The partners worked stateside, where they did a lot of missions with the Secret Service to prepare sites for presidential appearances, including at the 2012 Democratic National Convention in Charlotte, North Carolina. They then left for a 12-month deployment to Iraq, where Cila sniffed out explosives. But their tenure together was cut short when Bos injured his back while in the United States training for another deployment. That forced him to retire early, in December 2012.

“She was too young, and [the military] wouldn’t let me adopt her out, which I understood but I wasn’t happy about,” Bos says. “I figured I never would see her again. … It was tragic when I left her. I knew what was happening, but she had no idea what was going on.”

Bos was heartbroken and kept track of whom Cila’s handler was and where she was deployed. Earlier this year, the new handler contacted Bos to tell him Cila was being retired, and Bos jumped at the chance to bring her home.

A Heartwarming Homecoming

Cici, who's been enjoying her retirement, sits with Jason Bos.

Getting Cila home from Germany, where she was stationed, was a problem for Bos, who’s now in college in Michigan. Luckily, he heard about Mission K9 Rescue. Maurer told him she’d take care of everything.

The two were reunited on April 30 at O’Hare International Airport in Chicago.

“I was hoping she would remember me,” says Bos, who hadn’t seen his dog in two years. “I made some interesting noises to get her excited” — and Cici immediately recognized those sounds.

“I’ve seen a lot of videos of reunions, but nothing compared to her — I was pretty happy that she remembered me,” he says.

Now Cici is enjoying her retirement with Bos. “She has her own bed. She sleeps on furniture. She sleeps on my bed,” he says. “She gets to play a lot and she gets to spend a lot more time with me.”

Mick Makes It Home

Another touching reunion Maurer facilitated this year was between Marine veteran Matt Foster and his black Lab, Mick.

When Mick finished serving with Foster in Afghanistan, he and a number of other contract working dogs were brought back to North Carolina.

Foster started the process of adopting Mick before he even left Afghanistan. He was told repeatedly that Mick wasn’t available, but after about 18 months, Foster got a call saying his dog was being medically retired. Then he had to find a way to get Mick to his home in Denver.
“I originally was going to do it myself, but then they told me it was going to be close to $2,000, and at the time I couldn’t afford that,” Foster says. He heard about Mission K9 Rescue through social media and contacted Maurer. 

“She said, ‘You don’t get it — we pay for everything,’ and then she did! It was pretty awesome,” Foster says.

He worked with Mick for about 9 months, and knew he would have first dibs to adopt him because he was the dog’s most recent handler.

“He kept me and my other Marines alive, and he kept us going physically and emotionally,” Foster says.

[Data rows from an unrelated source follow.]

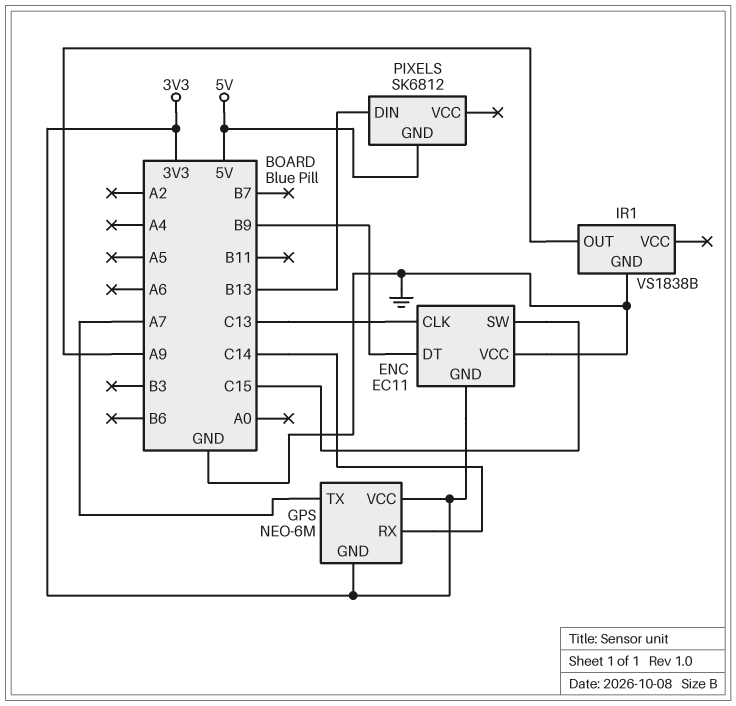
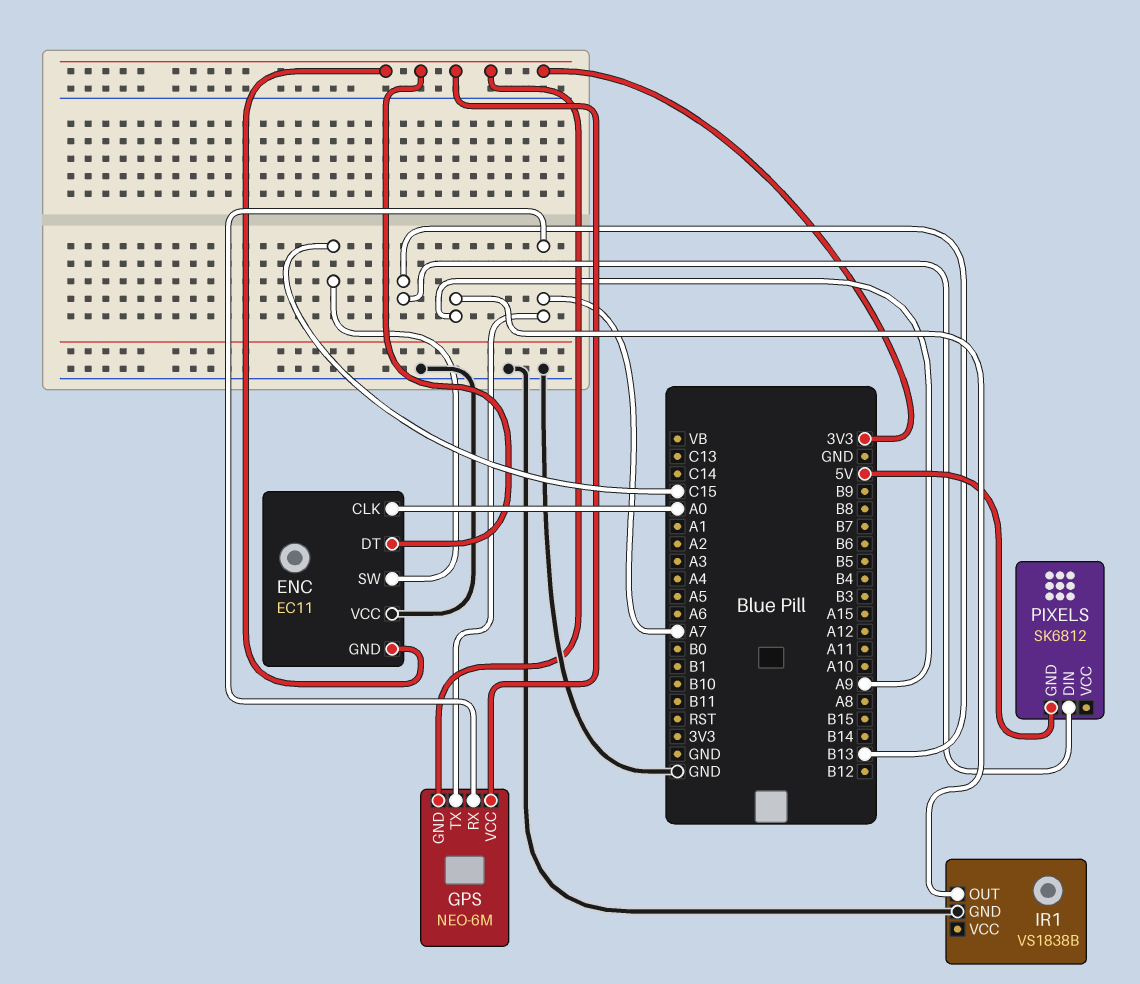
ENC pin CLK: C13 -> A0
ENC pin DT: B9 -> 3V3
GPS pin RX: C14 -> A7

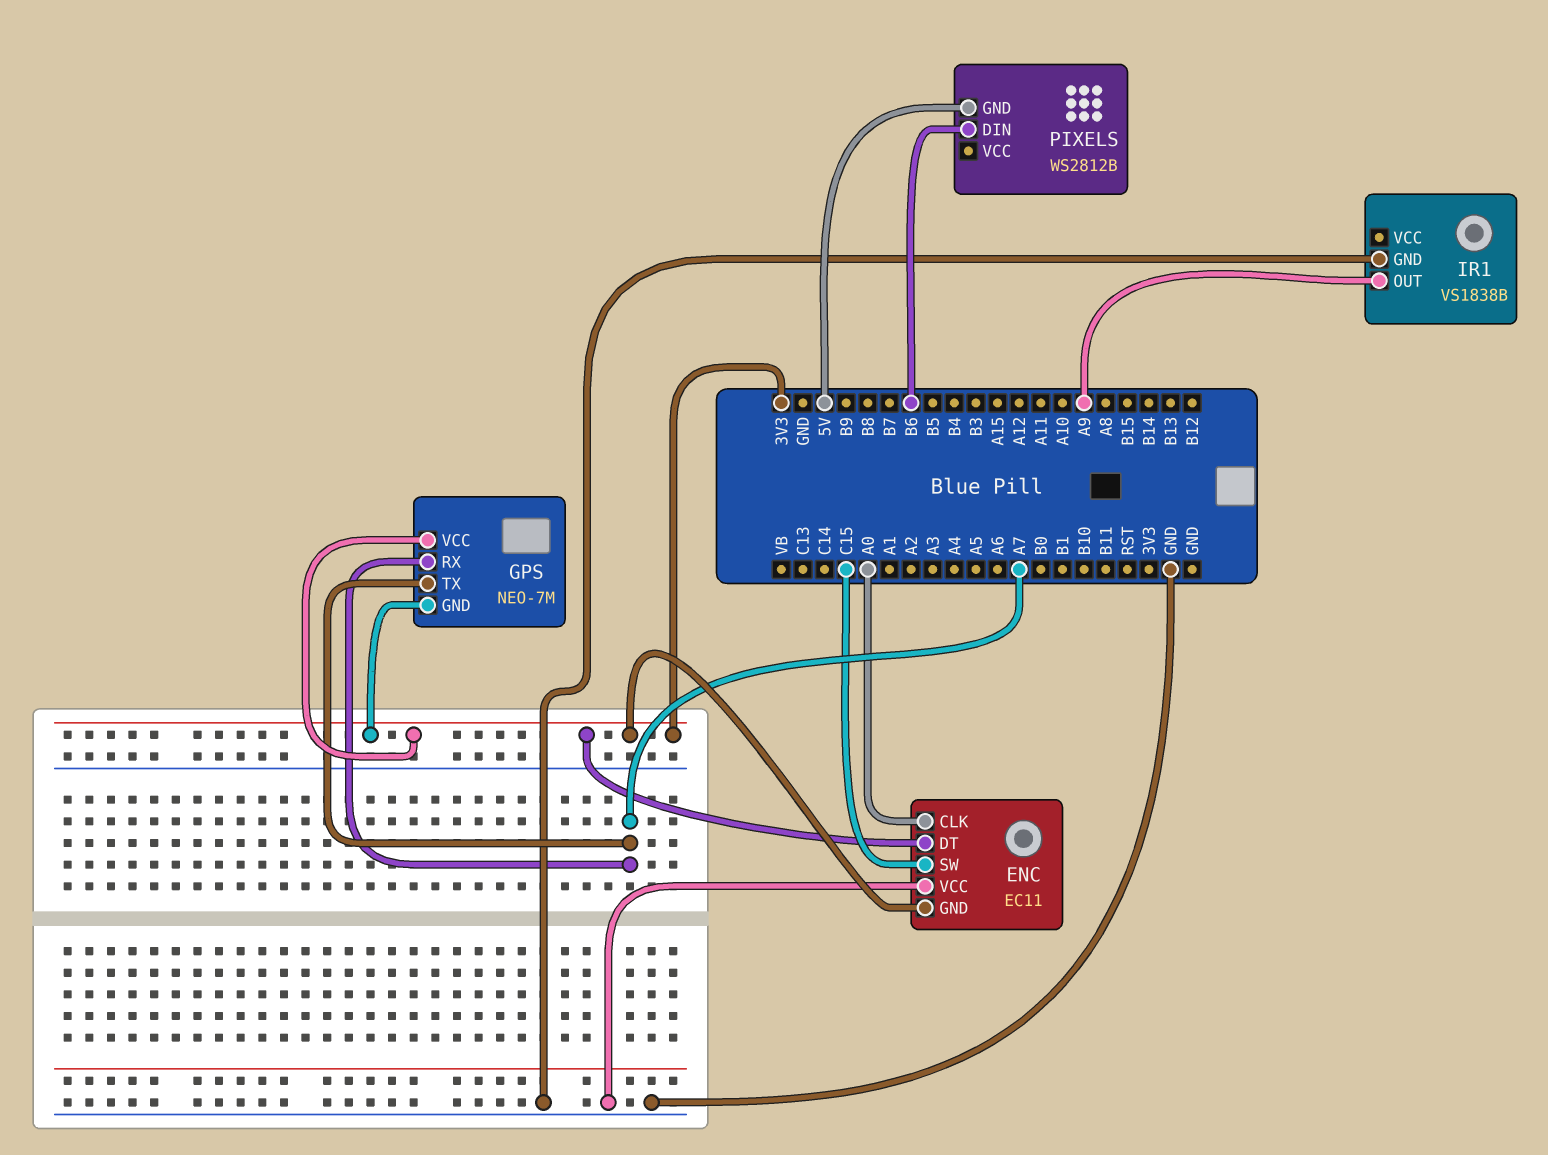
GPS: NEO-6M -> NEO-7M
PIXELS: SK6812 -> WS2812B
PIXELS pin DIN: B13 -> B6

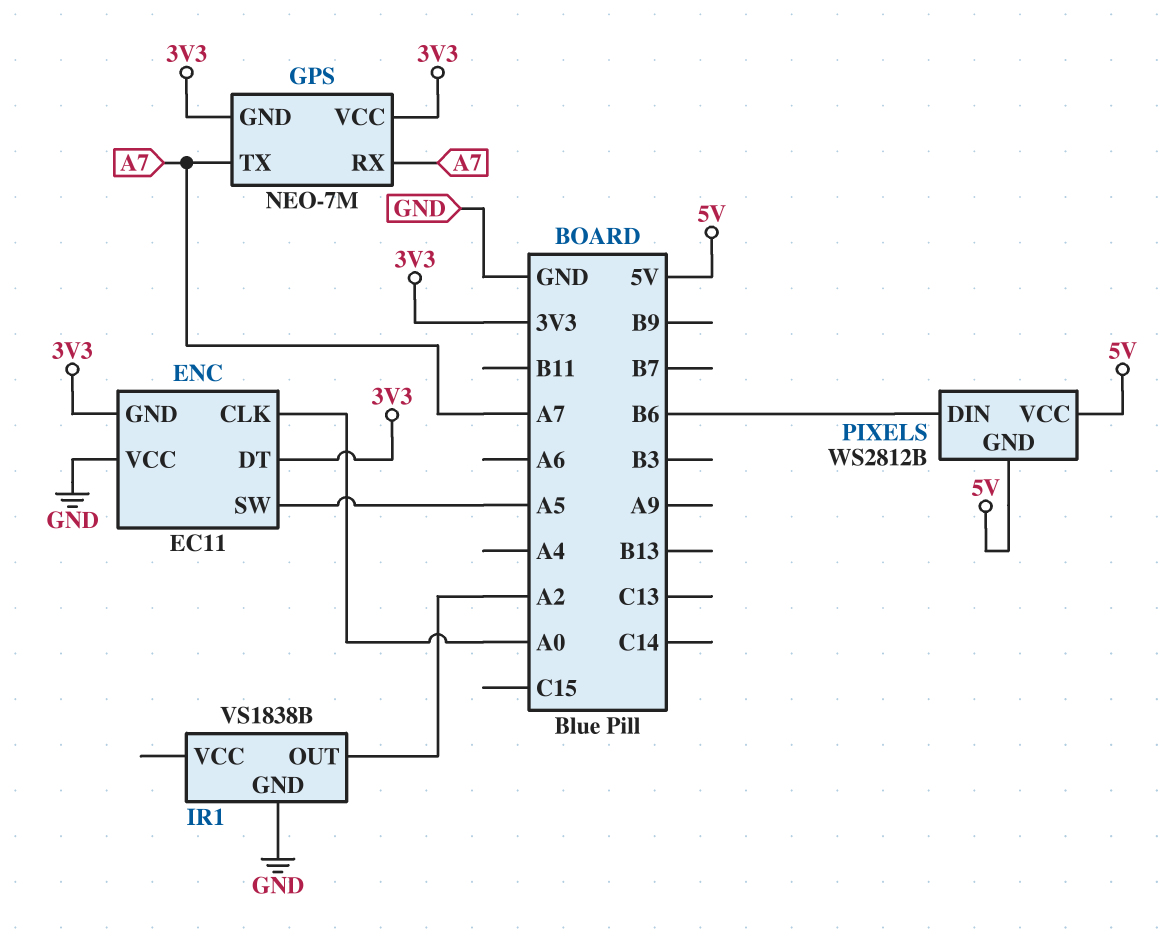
ENC pin SW: C15 -> A5
IR1 pin OUT: A9 -> A2
PIXELS pin VCC: none -> 5V

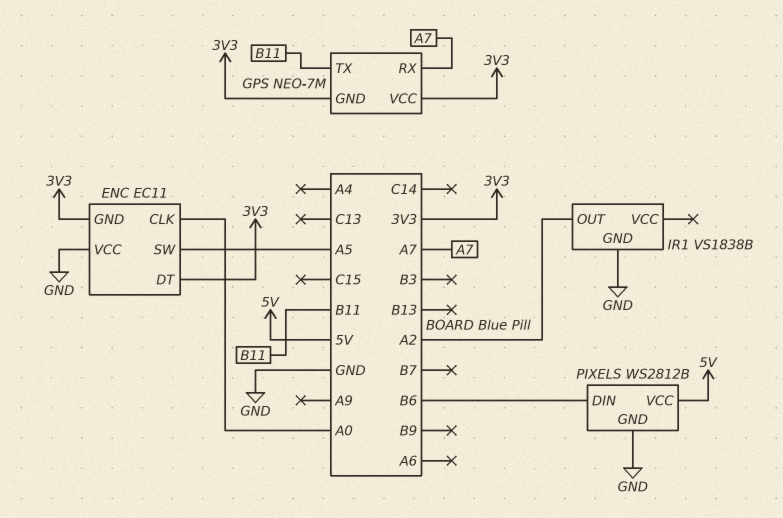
GPS pin TX: A7 -> B11
PIXELS pin GND: 5V -> GND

Mick served a total of four tours in Afghanistan. “He’s a good dog. He did his job well, and he never let the guys down. He never let me down. I thought it only fair that I give him the type of life he deserves.”

Living the High Life, at Last

Asked how the dog is doing, Foster laughs and says, “He’s living the high life right now.”

Mick and Foster live with two of Foster’s best friends, and Mick adores their German Shorthaired Pointer, Colby. “She and Mick are like two peas in a pod,” he says. The Lab, who turns 7 this month, also loves hunting with Foster.

Both Bos and Foster say they’d do anything now to assist Mission K9 Rescue in helping other handlers get their dogs back.

“I think it’s absolutely amazing what they do, and I think more service members need to be made aware of it,” Foster says. “I know when I thought I couldn’t get my dog back, I was devastated, and then all of a sudden I had someone come along and offer to pay for it and I get my dog back.”

Foster is still hoping to adopt Macy, a chocolate Lab he also handled. If that eventually goes through, he may turn to Mission K9 Rescue again. And Maurer and her group will be there to help him and other service members.

Maurer says, “These guys see things we will never, ever understand. I see, when I hand them their dogs, a little piece of them being put back together."